» **TASK TO CARRY OUT**
Only certain lines below are wanted: those starting at the line containing "Jeudi : jour de repos" and ending at the line containing "correspondant à celui", both included, each retyped exactly.

--- RECORD EXCERPTS ---

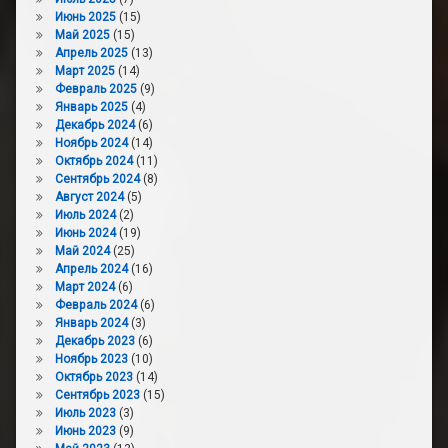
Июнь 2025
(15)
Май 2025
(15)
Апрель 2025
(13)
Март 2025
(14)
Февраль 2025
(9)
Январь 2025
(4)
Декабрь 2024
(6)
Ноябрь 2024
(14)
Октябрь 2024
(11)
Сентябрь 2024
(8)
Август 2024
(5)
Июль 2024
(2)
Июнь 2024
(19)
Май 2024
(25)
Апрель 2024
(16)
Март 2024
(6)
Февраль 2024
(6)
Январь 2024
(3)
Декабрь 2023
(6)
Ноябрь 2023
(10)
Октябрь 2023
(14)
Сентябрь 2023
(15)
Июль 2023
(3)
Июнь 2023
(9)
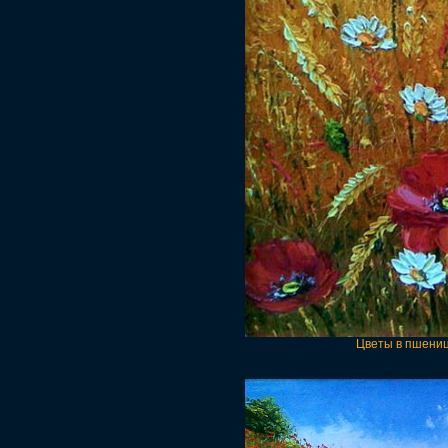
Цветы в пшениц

---
--- RECORD EXCERPTS ---

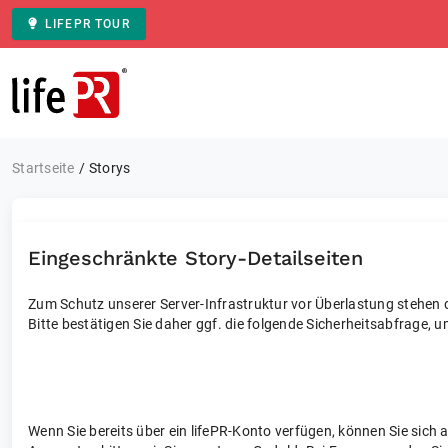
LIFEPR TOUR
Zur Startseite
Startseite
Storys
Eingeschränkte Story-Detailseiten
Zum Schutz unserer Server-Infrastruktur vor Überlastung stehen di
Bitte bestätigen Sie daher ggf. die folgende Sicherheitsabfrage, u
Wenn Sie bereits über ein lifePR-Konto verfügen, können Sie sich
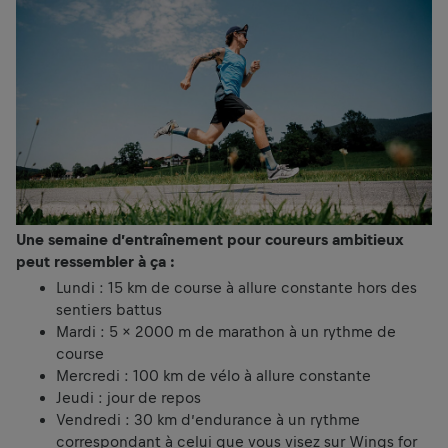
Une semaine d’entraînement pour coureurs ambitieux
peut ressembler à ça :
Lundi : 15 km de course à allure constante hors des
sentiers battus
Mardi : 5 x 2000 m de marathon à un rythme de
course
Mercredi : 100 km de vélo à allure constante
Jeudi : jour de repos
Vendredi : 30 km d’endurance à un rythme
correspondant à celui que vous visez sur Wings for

---

» **FINISHED EXERCISE**
Jeudi : jour de repos
Vendredi : 30 km d’endurance à un rythme
correspondant à celui que vous visez sur Wings for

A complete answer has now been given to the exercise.